The Liberator is concerning as it’s made of plastic, and cannot be detected easily by metal detectors (which would break ATF regulations if not modified), or traced through any firearms databases. Anyone—a criminal, a terrorist, a 13-year-old with a laptop—could theoretically get their hands on one if they can access a 3D printer. But it’s also a single-shot, disposable device that really can only be fired once, and even then, could potentially misfire and cause injury to the shooter if the print wasn’t perfect.

The real concern is not the Liberator, but more what it represents. 3D printers, especially consumer-grade ones, are still in their infancy, and are gradually getting more sophisticated.
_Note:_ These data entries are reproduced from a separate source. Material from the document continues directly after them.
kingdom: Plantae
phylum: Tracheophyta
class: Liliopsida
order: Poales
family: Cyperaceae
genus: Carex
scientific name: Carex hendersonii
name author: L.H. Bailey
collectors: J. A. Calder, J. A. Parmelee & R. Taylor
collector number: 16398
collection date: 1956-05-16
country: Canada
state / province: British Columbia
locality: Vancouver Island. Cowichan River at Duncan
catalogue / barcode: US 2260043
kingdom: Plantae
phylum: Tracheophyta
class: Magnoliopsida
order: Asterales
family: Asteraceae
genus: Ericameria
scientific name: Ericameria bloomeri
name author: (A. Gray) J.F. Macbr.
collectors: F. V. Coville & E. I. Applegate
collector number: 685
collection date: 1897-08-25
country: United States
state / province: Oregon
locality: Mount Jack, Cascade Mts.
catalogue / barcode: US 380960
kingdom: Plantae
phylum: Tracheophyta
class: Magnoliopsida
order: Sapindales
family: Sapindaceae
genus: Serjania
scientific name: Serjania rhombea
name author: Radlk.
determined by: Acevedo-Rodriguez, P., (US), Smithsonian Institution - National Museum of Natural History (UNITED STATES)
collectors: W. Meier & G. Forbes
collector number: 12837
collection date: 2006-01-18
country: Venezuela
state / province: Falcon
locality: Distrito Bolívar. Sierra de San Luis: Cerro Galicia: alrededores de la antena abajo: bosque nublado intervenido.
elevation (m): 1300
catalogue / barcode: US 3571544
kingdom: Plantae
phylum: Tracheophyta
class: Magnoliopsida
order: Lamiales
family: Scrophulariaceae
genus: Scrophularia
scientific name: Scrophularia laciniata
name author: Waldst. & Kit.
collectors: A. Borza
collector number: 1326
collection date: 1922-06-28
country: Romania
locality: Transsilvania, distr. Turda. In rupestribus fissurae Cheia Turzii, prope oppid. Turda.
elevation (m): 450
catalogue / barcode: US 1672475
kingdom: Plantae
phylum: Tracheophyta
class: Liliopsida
There are printers that can print metallic parts, even quite durable ones, but we’re still a ways away from being able to download a file for, say, a Beretta pistol, press a button, and let the printer do its job. (And even then, we’d still probably have to buy bullets, given that 3D printers require heat to adhere metal particles together.)

That may well be possible in the future. There are high-quality metal printers today that cost $100,000, having cost five times that just a few years earlier. The Trump administration’s decision to allow the Liberator to be downloaded could potentially pave the way for durable, repeat-use guns to be designed, printed, and shot. And even if the lawsuit is eventually overturned, how do you recall or prevent files that have already been downloaded from being printed by bad actors?

But the reality is that there been automated systems that can print and design weaponry for years. Computer-aided design systems, such as computer numerical control (CNC) milling machines, have existed in some capacity since the 1980s. You can even buy a professional one right now for less than a good metal 3D-printer—although actually trying to build something on one without years of metalworking practice may be a challenge.

AP Photo/Charles Krupa
A box of AR-15 rifle lower receivers awaiting serial number stamping and finishing at the Stag Arms company in New Britain, Connecticut.

Defense Distributed, however, sells its own CNC mill, called the Ghost Gunner, that costs $2,100 shipped anywhere in the US. The site also sells what are called “80%” lower receivers, effectively an unfinished version of the main body of a gun, which the ATF does not deem illegal. Using the milling machine the site sells, you can turn the receivers into firearms, which again, if you’re making them at home in the US, is completely legal. There are websites dedicated to showing you how to build your own, legal, AR-15 rifle—the same type of gun used in the Parkland school shooting, among many others.

The availability of 3D files for a single-use plastic gun may or may not fundamentally change the way firearms are built and distributed, but if you’re concerned about the automated production of unregistered guns, that reality has been here for years.

Correction (Aug 3): An earlier version of this post stated that the Ghost Gunner cost $350, which is actually the deposit and shipping costs. After shipping, the milling machine in fact costs $2,100.